My dad’s decision to go bilingual was an expression of his support for the French renaissance movement  – South Louisiana’s resurgence of pride in its French-Acadian culture and heritage. He knew a lot about this movement because he had been writing news releases and editorials in support of it for a couple of years. This work was done under an informal contract with James Domengeaux, chairman of the Council for the Development of French in Louisiana, or CODOFIL. At the same time, Dad was a reporter and editorial writer for the Advertiser of Lafayette.
Only two years earlier, in the summer of 1966 – just after I finished high school at Hanson Memorial in Franklin – our family, all 10 of us, had moved to Lafayette.  Dad had owned and published the Franklin Banner-Tribune from 1950 to 1965. (That’s where I got my start in journalism, first as a photographer and then as a writer and editor of the teen page. I also delivered papers to homes, stores and vending machines.)
Dad was the prize-winningest editorial writer in the history of Louisiana when he owned the Banner. Talk about a guy who pulled no punches when he wrote! He believed with a passion in the American free enterprise system and was a staunch conservative who knew that the threat of communism was very real. He was a delegate to the Republican National Convention in Miami in 1968 and was a Ronald Reagan delegate – way before the term “Reagan conservative” was coined.
 Dad was an Army officer in the Pacific Theater during World War II and seriously considered becoming a lifer in the military – until Mom, at home with three very small children, convinced him of the wisdom of his staying home to actively participate in the rearing of his children.

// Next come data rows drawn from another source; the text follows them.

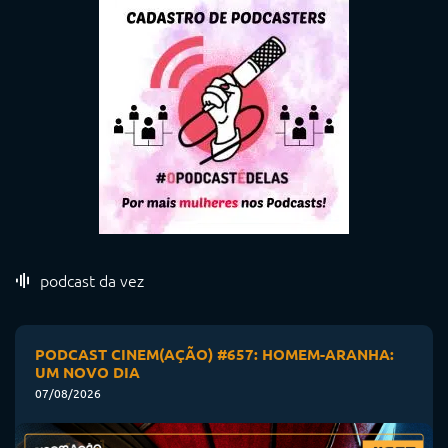
podcast da vez
PODCAST CINEM(AÇÃO) #657: HOMEM-ARANHA:
UM NOVO DIA
07/08/2026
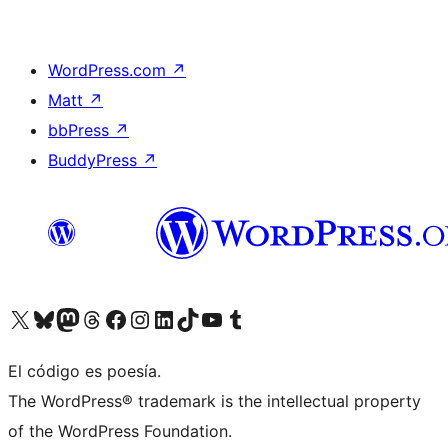
WordPress.com
↗
Matt
↗
bbPress
↗
BuddyPress
↗
Visita nuestra cuenta de X (anteriormente Twitter)
Visita nuestra cuenta de Bluesky
Visita nuestra cuenta de Mastodon
Visita nuestra cuenta de Threads
Visita nuestra página de Facebook
Visita nuestra cuenta de Instagram
Visita nuestra cuenta de LinkedIn
Visita nuestra cuenta de TikTok
Visita nuestro canal de YouTube
Visita nuestra cuenta de Tumblr
El código es poesía.
The WordPress® trademark is the intellectual property
of the WordPress Foundation.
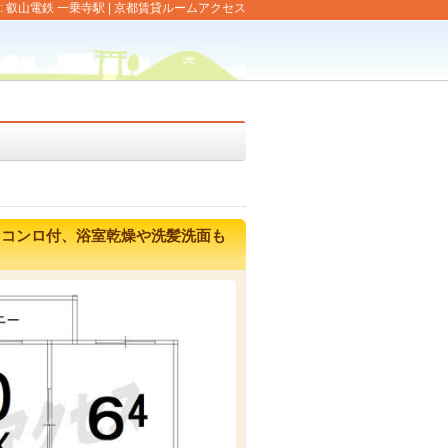
: 叡山電鉄 一乗寺駅 | 京都賃貸ルームアクセス
口コンロ付、浴室乾燥や洗髪洗面も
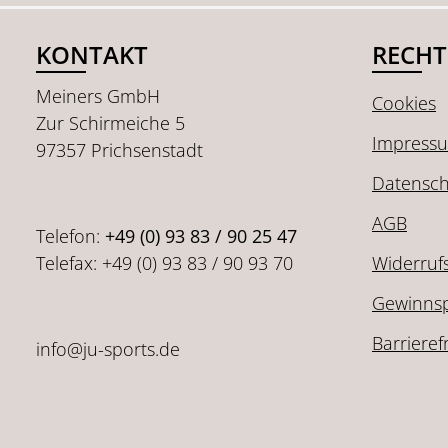
KONTAKT
RECHT
Meiners GmbH
Cookies
Zur Schirmeiche 5
Impress
97357 Prichsenstadt
Datensch
AGB
Telefon:
+49 (0) 93 83 / 90 25 47
Telefax: +49 (0) 93 83 / 90 93 70
Widerruf
Gewinnsp
Barrieref
info@ju-sports.de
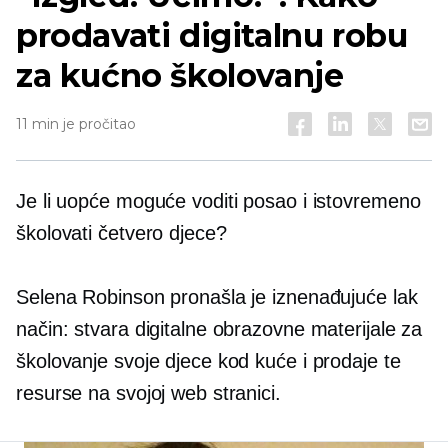
prodavati digitalnu robu
za kućno školovanje
11 min je pročitao
Je li uopće moguće voditi posao i istovremeno
školovati četvero djece?
Selena Robinson pronašla je iznenađujuće lak
način: stvara digitalne obrazovne materijale za
školovanje svoje djece kod kuće i prodaje te
resurse na svojoj web stranici.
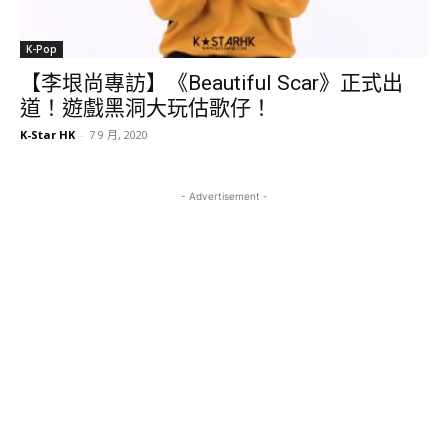
K-Pop
【李垠尚專訪】《Beautiful Scar》正式出
道！遊戲黑洞大玩估歌仔！
K-Star HK
-
7 9 月, 2020
- Advertisement -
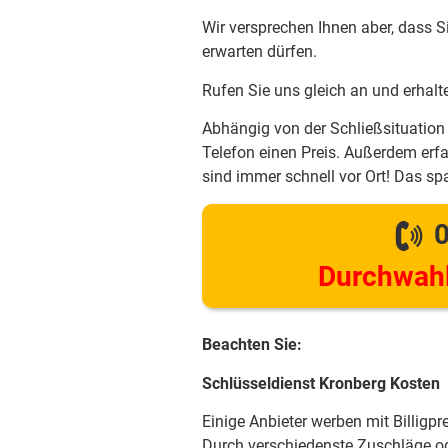
Wir versprechen Ihnen aber, dass S
erwarten dürfen.
Rufen Sie uns gleich an und erhalt
Abhängig von der Schließsituation 
Telefon einen Preis. Außerdem erfa
sind immer schnell vor Ort! Das spa
0
Durchwahl
Beachten Sie:
Schlüsseldienst Kronberg Kosten
Einige Anbieter werben mit Billigpr
Durch verschiedenste Zuschläge od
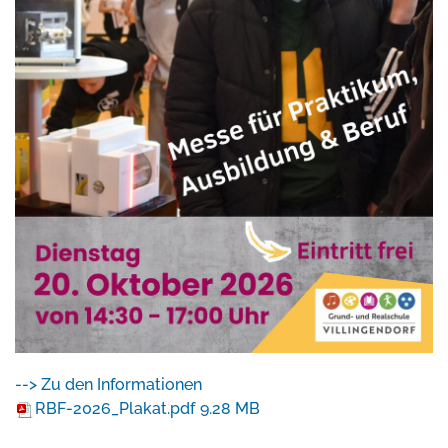
--> Zu den Informationen
RBF-2026_Plakat.pdf
9.28 MB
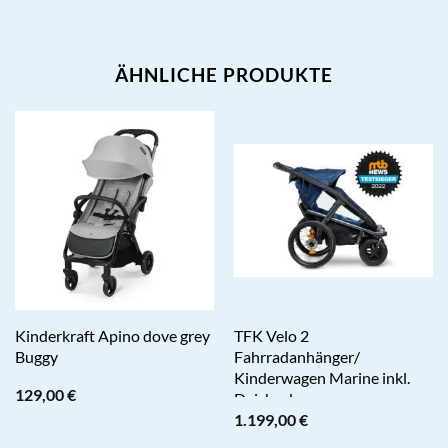
ÄHNLICHE PRODUKTE
Kinderkraft Apino dove grey
TFK Velo 2
Buggy
Fahrradanhänger/
Kinderwagen Marine inkl.
129,00
€
Deichsel
1.199,00
€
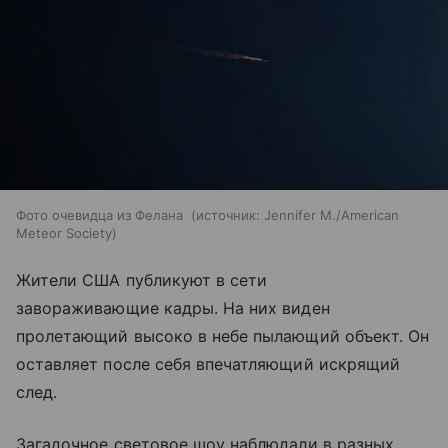
Фото очевидца из Фелана
источник:
Jennifer M./American
Meteor Society
Жители США публикуют в сети
завораживающие кадры. На них виден
пролетающий высоко в небе пылающий объект. Он
оставляет после себя впечатляющий искрящий
след.
Загадочное световое шоу наблюдали в разных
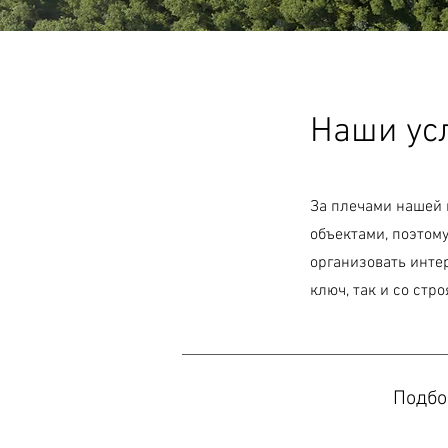
Наши ус
За плечами нашей
объектами, поэтом
организовать инте
ключ, так и со ст
Подбо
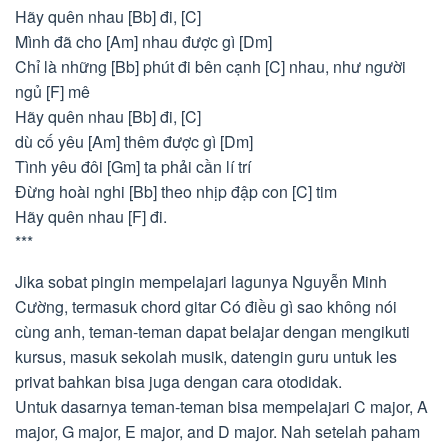
Hãy quên nhau [Bb] đi, [C]
Mình đã cho [Am] nhau được gì [Dm]
Chỉ là những [Bb] phút đi bên cạnh [C] nhau, như người
ngủ [F] mê
Hãy quên nhau [Bb] đi, [C]
dù cố yêu [Am] thêm được gì [Dm]
Tình yêu đôi [Gm] ta phải cần lí trí
Đừng hoài nghi [Bb] theo nhịp đập con [C] tim
Hãy quên nhau [F] đi.
***
Jika sobat pingin mempelajari lagunya Nguyễn Minh
Cường, termasuk chord gitar Có điều gì sao không nói
cùng anh, teman-teman dapat belajar dengan mengikuti
kursus, masuk sekolah musik, datengin guru untuk les
privat bahkan bisa juga dengan cara otodidak.
Untuk dasarnya teman-teman bisa mempelajari C major, A
major, G major, E major, and D major. Nah setelah paham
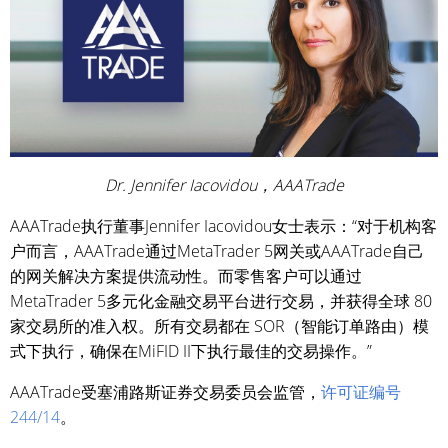
Dr. Jennifer Iacovidou，AAATrade
AAATrade执行董事Jennifer Iacovidou女士表示：“对于机构客
户而言，AAATrade通过MetaTrader 5网关或AAATrade自己
的网关解决方案提供流动性。而零售客户可以通过
MetaTrader 5多元化金融交易平台进行交易，并获得全球 80
家交易所的准入权。所有交易都在 SOR（智能订单路由）模
式下执行，确保在MiFID II下执行最佳的交易操作。”
AAATrade受塞浦路斯证券交易委员会监管，
许可证编号
244/14
。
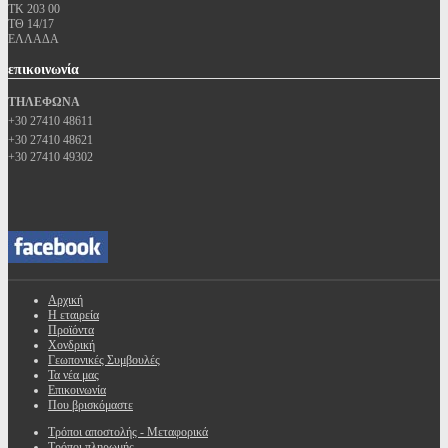
ΤΚ 203 00
ΤΘ 14/17
ΕΛΛΑΔΑ
επικοινωνία
ΤΗΛΕΦΩΝΑ
+30 27410 48611
+30 27410 48621
+30 27410 49302
Αρχική
Η εταιρεία
Προϊόντα
Χονδρική
Γεωπονικές Συμβουλές
Τα νέα μας
Επικοινωνία
Που βρισκόμαστε
Τρόποι αποστολής - Μεταφορικά
Τρόποι πληρωμής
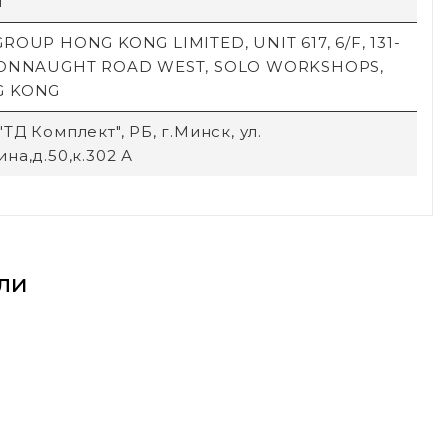
й
ROUP HONG KONG LIMITED, UNIT 617, 6/F, 131-
CONNAUGHT ROAD WEST, SOLO WORKSHOPS,
G KONG
ТД Комплект", РБ, г.Минск, ул.
на,д.50,к.302 А
ли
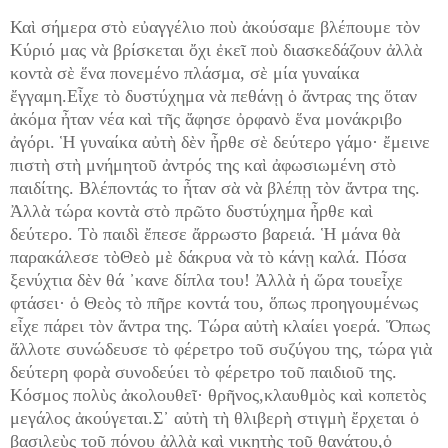
Καὶ σήμερα στὸ εὐαγγέλιο
ποὺ ἀκούσαμε βλέπουμε τὸν
Κύριό μας νὰ βρίσκεται ὄχι ἐκεῖ ποὺ διασκεδάζουν ἀλλὰ
κοντὰ σὲ ἕνα πονεμένο πλάσμα, σὲ μία γυναίκα
ἔγγαμη.Εἶχε τὸ δυστύχημα νὰ πεθάνῃ ὁ ἄντρας της ὅταν
ἀκόμα ἦταν νέα καὶ τῆς ἄφησε ὀρφανὸ ἕνα μονάκριβο
ἀγόρι. Ἡ γυναίκα αὐτὴ δὲν ἦρθε σὲ δεύτερο γάμο· ἔμεινε
πιστὴ στὴ μνήμητοῦ ἀντρός της καὶ ἀφωσιωμένη στὸ
παιδίτης. Βλέποντάς το ἦταν σὰ νὰ βλέπῃ τὸν ἄντρα της.
Ἀλλὰ τώρα κοντὰ στὸ πρῶτο δυστύχημα ἦρθε καὶ
δεύτερο. Τὸ παιδὶ ἔπεσε ἄρρωστο βαρειά. Ἡ μάνα θὰ
παρακάλεσε τὸΘεὸ μὲ δάκρυα νὰ τὸ κάνῃ καλά. Πόσα
ξενύχτια δὲν θά ᾽κανε δίπλα του! Ἀλλὰ ἡ ὥρα τουεἶχε
φτάσει· ὁ Θεὸς τὸ πῆρε κοντά του, ὅπως προηγουμένως
εἶχε πάρει τὸν ἄντρα της. Τώρα αὐτὴ κλαίει γοερά. Ὅπως
ἄλλοτε συνώδευσε τὸ φέρετρο τοῦ συζύγου της, τώρα γιὰ
δεύτερη φορὰ συνοδεύει τὸ φέρετρο τοῦ παιδιοῦ της.
Κόσμος πολὺς ἀκολουθεῖ· θρῆνος,κλαυθμὸς καὶ κοπετὸς
μεγάλος ἀκούγεται.Σ᾿ αὐτὴ τὴ θλιβερὴ στιγμὴ ἔρχεται ὁ
βασιλεὺς τοῦ πόνου ἀλλὰ καὶ νικητὴς τοῦ θανάτου,ὁ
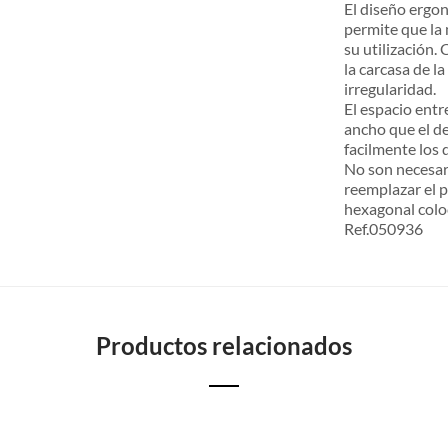
El diseño ergo
permite que la
su utilización.
la carcasa de l
irregularidad.
El espacio entr
ancho que el d
facilmente los 
No son necesar
reemplazar el p
hexagonal coloc
Ref.050936
Productos relacionados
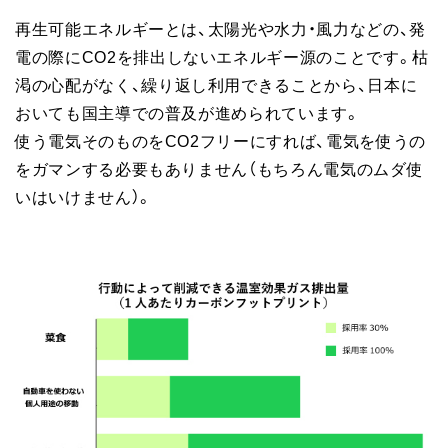
再生可能エネルギーとは、太陽光や水力・風力などの、発
電の際にCO2を排出しないエネルギー源のことです。枯
渇の心配がなく、繰り返し利用できることから、日本に
おいても国主導での普及が進められています。
使う電気そのものをCO2フリーにすれば、電気を使うの
をガマンする必要もありません（もちろん電気のムダ使
いはいけません）。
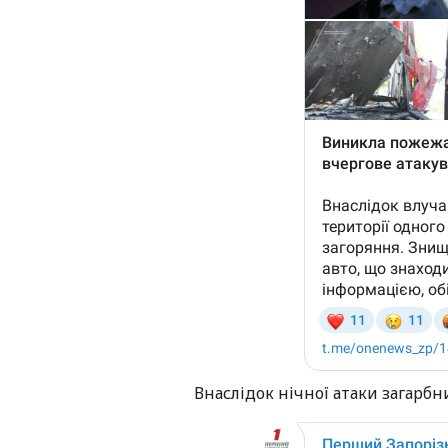
Внаслідок нічної атаки загарб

Before the war, he was a proud graduate of the LSU School of Journalism, the same school from which I graduated 30 years later. His dad – a real estate man and city marshal of New Iberia – scoffed at the choice of journalism as a profession, telling my dad, “You’ll never make a decent living in that field.” This, of course, got Dad very angry, and so he set out to prove the old man wrong. I’ll admit, as Dad eventually did, that journalism, by and large, is not an easy way to make a living, nor is it a lucrative field for most of us who work in it. But the job satisfaction is through the roof.
After selling the Banner-Tribune and before starting Acadiana Profile, Dad worked for Latin American Report magazine, based in New Orleans. He enjoyed the slower, saner tempo of magazine work and loved seeing the way color photographs reproduced so nicely on glossy paper – as opposed to duller reproductions on newsprint. These were two of the things that predisposed him to want to start a magazine for South Louisiana. Another was that working for other people wasn’t his style, really. He preferred to be the man in charge, as he was in the Army and later at the Banner-Tribune.
And so in December of 1968, with all the writing, editing and pre-press production now complete, he boxed up the paste-ups and photos and drove them just down the street to Tribune Printing Plant. Thus, he put to bed the inaugural edition of Acadiana Profile, now in its 45th year, a publication that would become one of the longest-running regional magazines in U.S. history.